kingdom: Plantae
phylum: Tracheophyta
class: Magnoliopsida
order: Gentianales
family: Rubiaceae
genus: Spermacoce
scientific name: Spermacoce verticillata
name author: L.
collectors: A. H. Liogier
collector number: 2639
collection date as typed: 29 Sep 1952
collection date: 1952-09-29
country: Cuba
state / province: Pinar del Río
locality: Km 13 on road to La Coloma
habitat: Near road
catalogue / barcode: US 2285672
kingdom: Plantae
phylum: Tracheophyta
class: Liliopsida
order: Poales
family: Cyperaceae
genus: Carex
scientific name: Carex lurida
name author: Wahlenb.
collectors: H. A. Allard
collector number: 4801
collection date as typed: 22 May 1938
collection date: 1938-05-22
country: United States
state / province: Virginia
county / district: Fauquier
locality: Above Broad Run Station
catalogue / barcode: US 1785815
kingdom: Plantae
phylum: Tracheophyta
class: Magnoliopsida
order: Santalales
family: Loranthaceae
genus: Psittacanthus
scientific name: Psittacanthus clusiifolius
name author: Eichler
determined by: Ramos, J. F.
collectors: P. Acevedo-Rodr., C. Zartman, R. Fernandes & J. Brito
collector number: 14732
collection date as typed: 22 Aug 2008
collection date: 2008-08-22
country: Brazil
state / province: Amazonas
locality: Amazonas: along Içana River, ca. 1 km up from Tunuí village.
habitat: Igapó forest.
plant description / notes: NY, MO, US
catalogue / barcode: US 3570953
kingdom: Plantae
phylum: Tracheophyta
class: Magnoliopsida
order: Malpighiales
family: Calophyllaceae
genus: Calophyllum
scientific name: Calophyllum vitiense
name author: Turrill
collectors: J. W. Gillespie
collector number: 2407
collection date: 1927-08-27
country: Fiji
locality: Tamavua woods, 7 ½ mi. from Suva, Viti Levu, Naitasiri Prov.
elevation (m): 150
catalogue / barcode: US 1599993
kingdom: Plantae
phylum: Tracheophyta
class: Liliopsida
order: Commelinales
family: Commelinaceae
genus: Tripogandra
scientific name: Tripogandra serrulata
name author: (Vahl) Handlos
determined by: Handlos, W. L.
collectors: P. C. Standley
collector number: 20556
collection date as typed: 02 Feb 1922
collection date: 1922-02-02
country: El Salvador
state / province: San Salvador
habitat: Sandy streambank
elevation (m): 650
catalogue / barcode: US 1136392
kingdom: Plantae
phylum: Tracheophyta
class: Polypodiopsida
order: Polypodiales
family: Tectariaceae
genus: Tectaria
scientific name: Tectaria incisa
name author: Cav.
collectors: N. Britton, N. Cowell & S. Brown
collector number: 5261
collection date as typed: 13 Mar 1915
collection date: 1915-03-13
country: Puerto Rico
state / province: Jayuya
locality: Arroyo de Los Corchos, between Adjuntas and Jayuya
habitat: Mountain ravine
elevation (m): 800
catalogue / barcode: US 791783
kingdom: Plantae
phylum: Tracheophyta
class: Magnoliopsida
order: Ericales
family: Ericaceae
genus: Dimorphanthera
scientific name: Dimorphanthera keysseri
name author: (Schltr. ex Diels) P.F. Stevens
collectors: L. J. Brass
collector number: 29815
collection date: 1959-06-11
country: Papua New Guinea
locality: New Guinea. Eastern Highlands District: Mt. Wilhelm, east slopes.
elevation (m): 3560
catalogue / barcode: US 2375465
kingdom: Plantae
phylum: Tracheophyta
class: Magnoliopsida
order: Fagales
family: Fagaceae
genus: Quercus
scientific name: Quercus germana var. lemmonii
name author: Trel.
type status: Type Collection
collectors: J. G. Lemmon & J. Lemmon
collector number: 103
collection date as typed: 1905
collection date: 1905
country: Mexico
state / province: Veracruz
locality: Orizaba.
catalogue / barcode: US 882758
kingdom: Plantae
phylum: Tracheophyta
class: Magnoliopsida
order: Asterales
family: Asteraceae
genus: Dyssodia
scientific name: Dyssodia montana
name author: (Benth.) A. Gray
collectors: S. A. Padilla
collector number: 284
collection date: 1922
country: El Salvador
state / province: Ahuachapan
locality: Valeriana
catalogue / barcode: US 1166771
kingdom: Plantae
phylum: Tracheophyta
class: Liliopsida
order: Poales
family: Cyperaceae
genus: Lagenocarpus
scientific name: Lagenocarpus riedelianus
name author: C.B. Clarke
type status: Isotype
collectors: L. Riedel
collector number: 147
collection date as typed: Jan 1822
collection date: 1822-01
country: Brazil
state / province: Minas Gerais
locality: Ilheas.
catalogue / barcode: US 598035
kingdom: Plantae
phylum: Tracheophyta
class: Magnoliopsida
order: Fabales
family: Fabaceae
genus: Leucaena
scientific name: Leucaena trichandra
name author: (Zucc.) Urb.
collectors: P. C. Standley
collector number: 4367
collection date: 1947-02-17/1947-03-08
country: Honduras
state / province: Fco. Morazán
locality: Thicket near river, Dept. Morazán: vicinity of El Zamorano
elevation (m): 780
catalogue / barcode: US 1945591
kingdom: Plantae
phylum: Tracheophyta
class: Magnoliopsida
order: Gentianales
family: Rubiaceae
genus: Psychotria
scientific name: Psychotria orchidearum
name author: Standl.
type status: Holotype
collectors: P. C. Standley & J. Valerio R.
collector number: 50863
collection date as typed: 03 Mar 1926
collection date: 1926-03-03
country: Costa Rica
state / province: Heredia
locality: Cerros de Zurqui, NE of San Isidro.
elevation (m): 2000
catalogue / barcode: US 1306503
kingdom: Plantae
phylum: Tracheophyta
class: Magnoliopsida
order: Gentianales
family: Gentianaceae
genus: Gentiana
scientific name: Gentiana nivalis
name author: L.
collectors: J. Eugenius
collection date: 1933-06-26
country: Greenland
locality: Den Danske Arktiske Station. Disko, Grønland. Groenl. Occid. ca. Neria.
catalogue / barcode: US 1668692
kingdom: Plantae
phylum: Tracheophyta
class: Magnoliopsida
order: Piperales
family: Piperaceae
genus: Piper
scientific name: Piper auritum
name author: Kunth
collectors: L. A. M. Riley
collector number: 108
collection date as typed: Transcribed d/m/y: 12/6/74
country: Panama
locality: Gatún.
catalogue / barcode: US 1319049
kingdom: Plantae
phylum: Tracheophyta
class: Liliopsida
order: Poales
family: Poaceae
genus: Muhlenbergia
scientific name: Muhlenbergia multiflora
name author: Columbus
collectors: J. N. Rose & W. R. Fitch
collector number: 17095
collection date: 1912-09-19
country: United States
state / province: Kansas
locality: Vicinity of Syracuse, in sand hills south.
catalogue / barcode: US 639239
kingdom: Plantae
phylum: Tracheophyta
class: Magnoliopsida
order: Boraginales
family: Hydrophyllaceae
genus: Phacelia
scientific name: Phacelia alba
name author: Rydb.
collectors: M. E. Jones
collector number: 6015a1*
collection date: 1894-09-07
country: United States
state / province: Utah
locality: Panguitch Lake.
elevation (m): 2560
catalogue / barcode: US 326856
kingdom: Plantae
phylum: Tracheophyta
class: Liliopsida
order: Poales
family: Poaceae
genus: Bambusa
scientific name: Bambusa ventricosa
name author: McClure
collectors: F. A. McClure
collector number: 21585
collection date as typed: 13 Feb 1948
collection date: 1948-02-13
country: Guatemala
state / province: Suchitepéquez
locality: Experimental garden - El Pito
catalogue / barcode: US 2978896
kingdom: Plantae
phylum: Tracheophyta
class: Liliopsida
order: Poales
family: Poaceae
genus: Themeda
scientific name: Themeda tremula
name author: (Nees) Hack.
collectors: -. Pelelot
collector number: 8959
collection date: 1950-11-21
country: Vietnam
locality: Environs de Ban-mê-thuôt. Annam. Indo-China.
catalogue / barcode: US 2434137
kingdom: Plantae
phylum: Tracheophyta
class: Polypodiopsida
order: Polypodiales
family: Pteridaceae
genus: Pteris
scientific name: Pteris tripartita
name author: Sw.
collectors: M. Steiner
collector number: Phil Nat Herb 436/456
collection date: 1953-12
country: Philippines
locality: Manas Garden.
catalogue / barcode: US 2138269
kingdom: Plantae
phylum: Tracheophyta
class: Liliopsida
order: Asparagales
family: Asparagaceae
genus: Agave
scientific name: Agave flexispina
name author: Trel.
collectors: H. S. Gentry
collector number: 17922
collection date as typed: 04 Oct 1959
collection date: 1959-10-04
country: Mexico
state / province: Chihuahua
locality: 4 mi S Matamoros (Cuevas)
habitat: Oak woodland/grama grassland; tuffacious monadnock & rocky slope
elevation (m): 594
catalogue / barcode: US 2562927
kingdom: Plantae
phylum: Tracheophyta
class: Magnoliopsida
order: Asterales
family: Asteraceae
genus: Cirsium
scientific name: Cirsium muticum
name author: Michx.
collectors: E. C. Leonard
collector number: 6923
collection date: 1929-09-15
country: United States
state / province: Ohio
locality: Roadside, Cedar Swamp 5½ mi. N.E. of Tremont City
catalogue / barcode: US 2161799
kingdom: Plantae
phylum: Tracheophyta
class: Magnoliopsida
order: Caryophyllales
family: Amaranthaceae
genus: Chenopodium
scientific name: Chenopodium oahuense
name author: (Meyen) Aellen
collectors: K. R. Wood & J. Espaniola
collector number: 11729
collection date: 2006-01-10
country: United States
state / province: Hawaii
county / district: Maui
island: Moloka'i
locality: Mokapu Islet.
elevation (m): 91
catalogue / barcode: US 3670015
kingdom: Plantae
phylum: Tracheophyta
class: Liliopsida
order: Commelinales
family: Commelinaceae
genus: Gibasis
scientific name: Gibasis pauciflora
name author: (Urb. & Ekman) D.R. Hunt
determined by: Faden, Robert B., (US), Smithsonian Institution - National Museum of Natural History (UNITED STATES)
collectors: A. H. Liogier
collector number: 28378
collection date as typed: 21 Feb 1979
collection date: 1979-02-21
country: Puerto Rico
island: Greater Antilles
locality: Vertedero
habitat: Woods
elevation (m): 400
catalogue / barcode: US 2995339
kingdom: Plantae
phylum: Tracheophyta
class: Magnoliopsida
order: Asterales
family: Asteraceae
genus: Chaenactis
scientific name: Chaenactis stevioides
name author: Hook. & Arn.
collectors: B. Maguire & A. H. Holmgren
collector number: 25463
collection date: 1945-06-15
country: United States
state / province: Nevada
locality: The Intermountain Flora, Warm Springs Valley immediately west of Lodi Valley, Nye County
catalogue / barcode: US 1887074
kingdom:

--- --- ---

Brief –
Please present the lines above as a numbered list, starting at the beginning of the data and ending at the line containing "state / province: Pinar del Río", both included, with blank lines omitted.

Result –
1. kingdom: Plantae
2. phylum: Tracheophyta
3. class: Magnoliopsida
4. order: Gentianales
5. family: Rubiaceae
6. genus: Spermacoce
7. scientific name: Spermacoce verticillata
8. name author: L.
9. collectors: A. H. Liogier
10. collector number: 2639
11. collection date as typed: 29 Sep 1952
12. collection date: 1952-09-29
13. country: Cuba
14. state / province: Pinar del Río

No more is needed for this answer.